### Selected extract
★ ★ ★ ★

EX-99.2 3 dex992.htm PURCHASE AGREEMENT Purchase Agreement

EXHIBIT 99.2

 

PURCHASE AGREEMENT

 

Purchase Agreement dated as of February 21, 2006 (the “Agreement”) among Allscripts Healthcare Solutions, Inc., a Delaware corporation (“Allscripts”), General Electric Company, a New York corporation (“GE”), IDX Systems Corporation, a Vermont corporation (“IDX”), and IDX Investment Corporation, a Vermont corporation (“IIC” and, together with GE and IDX, the “GE Entities”).

 

WHEREAS, Allscripts and IDX have heretofore entered into the Stock Rights and Restrictions Agreement dated as of January 8, 2001 (the “SRR Agreement”);

 

WHEREAS, pursuant to an Agreement and Plan of Merger dated as of September 28, 2005, a wholly-owned subsidiary of GE merged into IDX whereby IDX became a wholly-owned subsidiary of GE;

 

WHEREAS, IIC, a wholly-owned subsidiary of IDX, owns 7,077,138 shares of common stock of Allscripts (the “Common Stock”);

 

WHEREAS, on February 15, 2006 Allscripts announced that it intends to offer shares of its Common Stock in a public offering (the “Offering”) pursuant to a prospectus supplement filed with the Securities and Exchange Commission on February 15, 2006, as it may be amended or supplemented; and

 

WHEREAS, in connection with the Offering, the parties have agreed that it is in their best interest to enter into the transactions contemplated hereby;

 

NOW, THEREFORE, in consideration of the premises and the mutual covenants contained herein, and other good and valuable consideration, the receipt and sufficiency of which are hereby acknowledged, the parties hereto agree as follows:

 

1. Purchase and Sale.

 

On the basis of the representations and warranties contained in, and subject to the terms and conditions of, this Agreement, the GE Entities agree to sell and deliver 1,250,000 shares of Common Stock (the “Shares”) to Allscripts, and Allscripts agrees to purchase and accept the Shares at the Closing (as hereinafter defined). The purchase price of each Share shall be 95% of the public offering price per share of Common Stock in the Offering.

 

The closing of the purchase and sale of the Shares hereunder (the “Closing”) shall take place on the date of the closing of the Offering, after satisfaction or waiver of the conditions set forth in paragraph 2, or at such other time as shall be determined by agreement among the parties.

 

At the Closing, the GE Entities shall deliver or cause to be delivered to Allscripts stock certificates representing the Shares duly endorsed in blank, or accompanied by stock powers duly executed in blank, with all required documentary or transfer tax stamps, if any, affixed.


2. Conditions; Termination.

 

(a) The obligations of the parties to effect the transactions contemplated hereby shall be subject to the fulfillment, on or prior to the Closing, of the following conditions:

 

(i) the Offering shall have been consummated; and

 

(ii) no temporary restraining order, preliminary or permanent injunction or other judgment, decision or order issued by any governmental authority of competent jurisdiction shall be in effect preventing the consummation of the transactions contemplated hereby.

★ ★ ★ ★

(Skeletal landmark data)
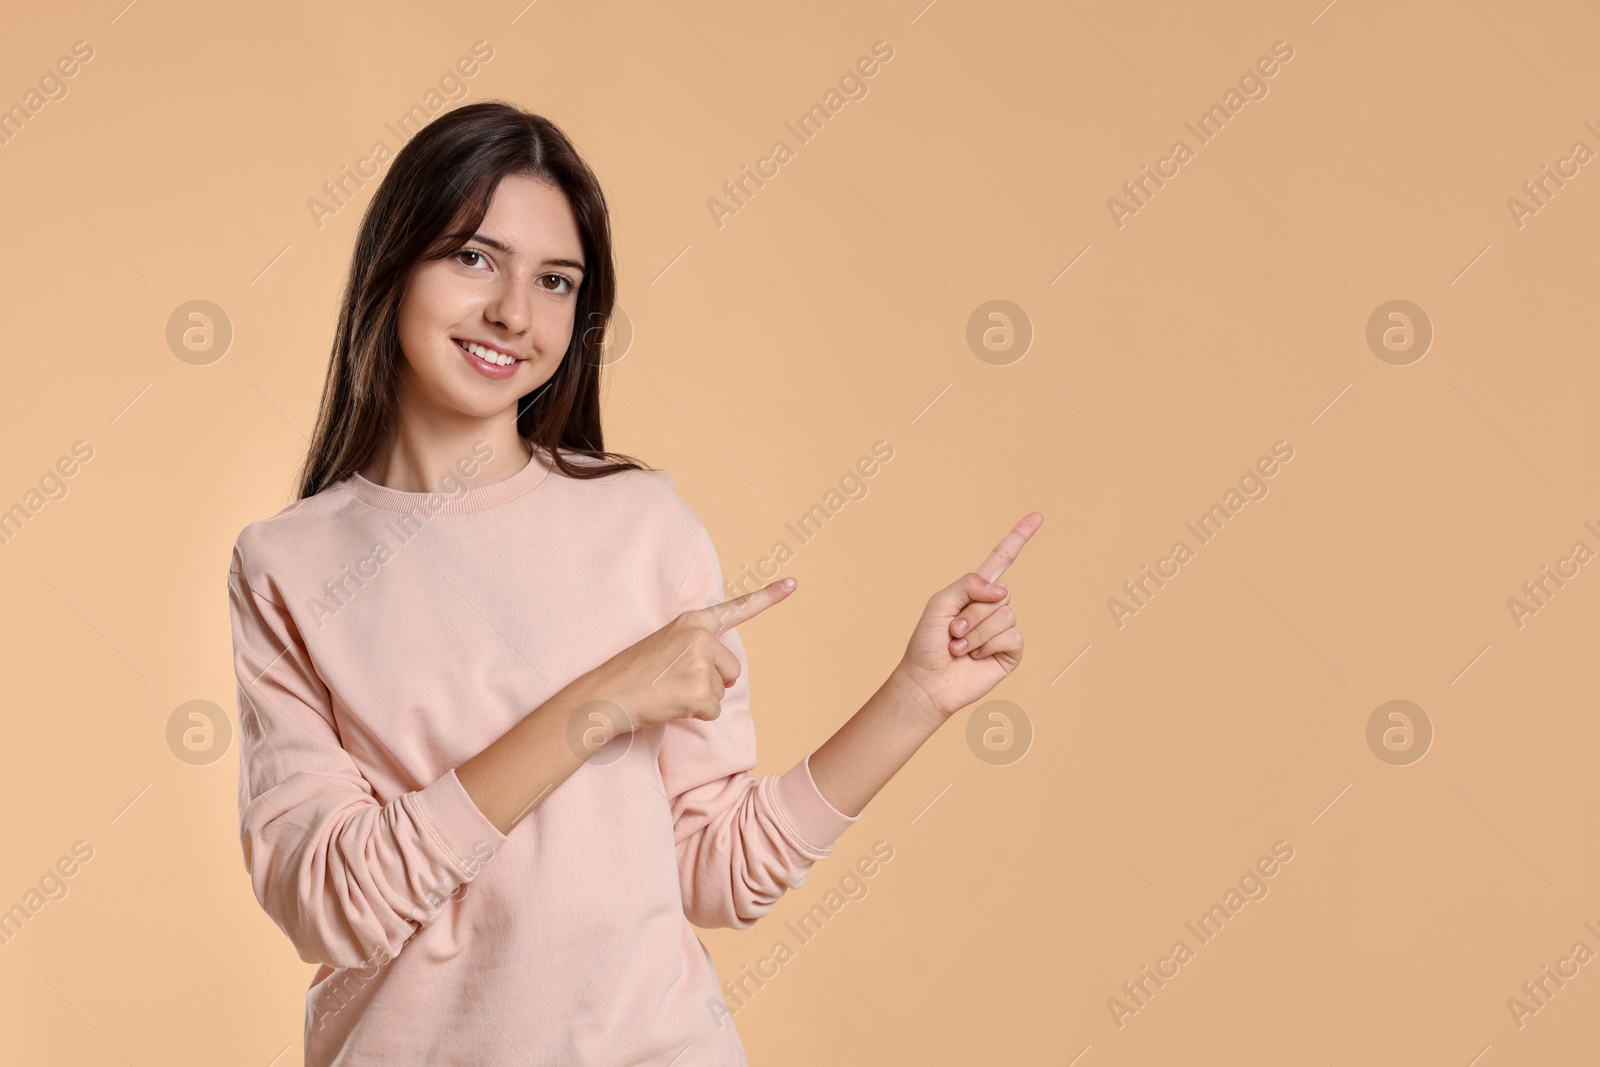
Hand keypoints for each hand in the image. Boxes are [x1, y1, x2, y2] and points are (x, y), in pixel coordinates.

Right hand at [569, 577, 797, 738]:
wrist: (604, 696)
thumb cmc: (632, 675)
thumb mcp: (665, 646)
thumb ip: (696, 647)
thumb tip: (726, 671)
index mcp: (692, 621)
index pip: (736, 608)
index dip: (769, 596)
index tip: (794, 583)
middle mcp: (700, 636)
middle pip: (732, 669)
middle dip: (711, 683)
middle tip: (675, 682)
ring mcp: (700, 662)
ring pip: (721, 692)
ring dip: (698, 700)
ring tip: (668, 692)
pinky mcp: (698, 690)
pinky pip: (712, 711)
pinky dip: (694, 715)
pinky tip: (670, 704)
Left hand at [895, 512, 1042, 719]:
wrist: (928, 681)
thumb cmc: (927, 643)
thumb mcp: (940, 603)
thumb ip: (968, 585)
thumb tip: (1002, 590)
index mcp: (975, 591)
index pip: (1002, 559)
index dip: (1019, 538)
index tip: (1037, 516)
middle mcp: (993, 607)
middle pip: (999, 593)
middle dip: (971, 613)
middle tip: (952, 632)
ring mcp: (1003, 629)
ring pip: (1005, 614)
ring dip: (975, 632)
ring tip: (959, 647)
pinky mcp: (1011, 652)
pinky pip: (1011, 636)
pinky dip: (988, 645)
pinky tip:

★ ★ ★ ★

### Problem
Name each party to the purchase agreement, as identified in its opening paragraph, together with that party's state of incorporation. The items are separate material that bears no relation to the purchase agreement.

### Answer section
- Allscripts Healthcare Solutions, Inc.: Delaware
- General Electric Company: New York
- IDX Systems Corporation: Vermont
- IDX Investment Corporation: Vermont